In a universe as vast as it is mysterious, a small but powerful force has existed for centuries. Protectors of peace and justice, they are called the Green Lantern Corps. A brotherhood of warriors sworn to keep intergalactic order, each Green Lantern wears a ring that grants him superpowers. But when a new enemy called Parallax threatens to destroy the balance of power in the Universe, their fate and the fate of Earth lie in the hands of their newest recruit, the first human ever selected: Hal Jordan.
Hal is a gifted and cocky test pilot, but the Green Lanterns have little respect for humans, who have never harnessed the infinite powers of the ring before. But Hal is clearly the missing piece to the puzzle, and along with his determination and willpower, he has one thing no member of the Corps has ever had: humanity. With the encouragement of fellow pilot and childhood sweetheart Carol Ferris (Blake Lively), if Hal can quickly master his new powers and find the courage to overcome his fears, he may prove to be not only the key to defeating Parallax…he will become the greatest Green Lantern of all.
Rating: ** 1/2
Superhero films, in their dark, young days, were simple, showed no moral or intellectual depth and relied simply on the hero to save the day, or the world, or something in between. Things have changed a lot since then. Sadly, the writers of the "Green Lantern" seem to be caught in a time wrap writing a film that is cool visually, not otherwise.
An irresponsible test pilot suddenly discovers himself to be the chosen one for the `honour` and `responsibility` of carrying on the legacy of the Green Lantern, an intergalactic peace force. When a evil that grows stronger on people`s fears, threatens the universe and earth, he has to get over his irresponsibility and fear too, well, to save the day.
The metaphor of the film is good, that just because you are afraid does not mean you are weak, and that one needs to grow above one`s fears to truly achieve the impossible odds. Yet, the way it is done is too simple and literal.
Joe Dante`s little recognised recent children`s horror film, "The Hole", seems to be able to do a better job with the same metaphor.
Those who know the characters of the "Green Lantern" would love that the film stays true to its comic book. However, that also becomes its main weakness. It is not necessary that what works on paper with still images would also work on screen with moving photos. Thus, while the film will enthrall comic book fans, it will disappoint moviegoers.
Once superhero films were about good and bad. But in a world where the lines of good and bad are blurred, to make a simple superhero like this is a waste of viewers` time, unless of course "Green Lantern" were marketed as a film for 12-year-old.
Also, since Christopher Nolan`s "Dark Knight" (actually even before that, most notably Spiderman), and the comic superhero caper, "Kick Ass", the rules of superhero engagement and even their villains, and humour in them, have changed.
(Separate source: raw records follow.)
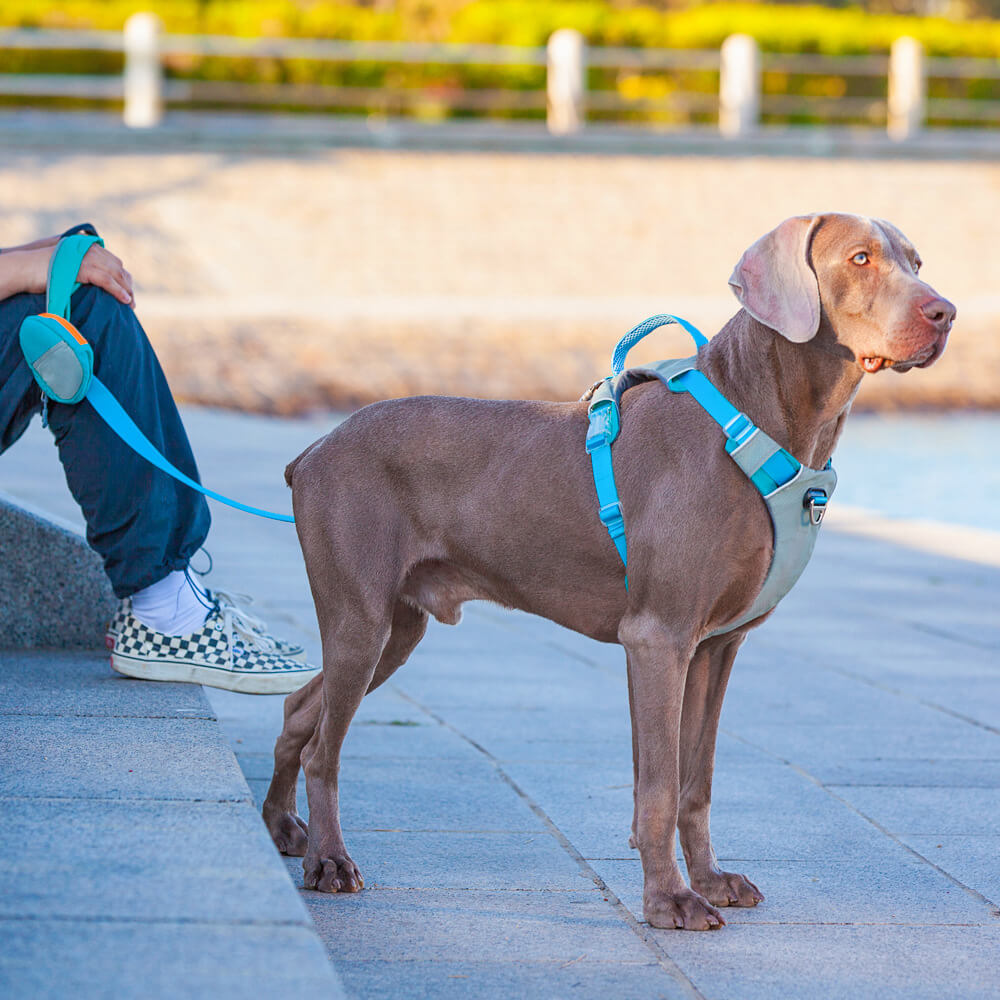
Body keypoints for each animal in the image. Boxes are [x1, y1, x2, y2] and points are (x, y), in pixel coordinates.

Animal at [258, 215, 952, 932]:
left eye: (917, 261)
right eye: (860, 258)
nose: (945, 313)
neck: (757, 422)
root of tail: (314, 448)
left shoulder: (716, 646)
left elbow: (695, 782)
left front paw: (710, 879)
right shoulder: (657, 637)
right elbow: (659, 788)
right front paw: (670, 900)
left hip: (398, 627)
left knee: (298, 708)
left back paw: (283, 827)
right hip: (360, 617)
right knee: (323, 748)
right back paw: (330, 862)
They no longer want the hero to merely come in and save the day, but have oodles of self doubt and conflict, which our "Green Lantern" does have. But there`s no shade of darkness and extreme emotional conflict of, say, even Bryan Singer`s sedated "Superman Returns", or even the cuteness and humour of a "Kiss Ass" or the low budget "Defendor".
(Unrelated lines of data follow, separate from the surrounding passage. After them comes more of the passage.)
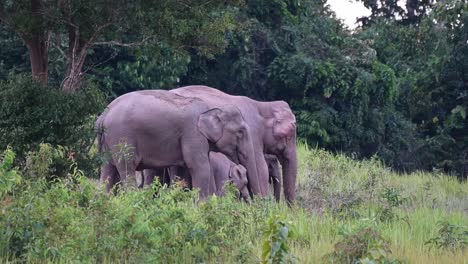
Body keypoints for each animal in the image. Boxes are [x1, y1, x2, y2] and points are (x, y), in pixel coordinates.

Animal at [94, 89, 260, 199]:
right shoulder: (193, 134)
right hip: (121, 138)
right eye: (240, 132)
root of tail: (103, 115)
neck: (211, 108)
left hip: (108, 143)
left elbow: (183, 173)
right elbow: (200, 168)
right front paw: (201, 208)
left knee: (107, 171)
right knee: (127, 168)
There are no decent subplots. Not enough space is given to other interesting characters, like "Green Lantern`s" tutors and worst of all Ryan Reynolds, whose versatility has been proved in many low budget outings previously, has been grossly unutilised. He merely looks like a beefed up version of himself, and not a serious intergalactic superhero.
Yet, its visual effects are enthralling and if you consider another green, misguided, superhero flick earlier this year called "Green Hornet", you`ll realise it is not half as bad. However, that in itself may not be good enough for the audience.
Watch director Martin Campbell`s previous film, "The Edge of Darkness" instead.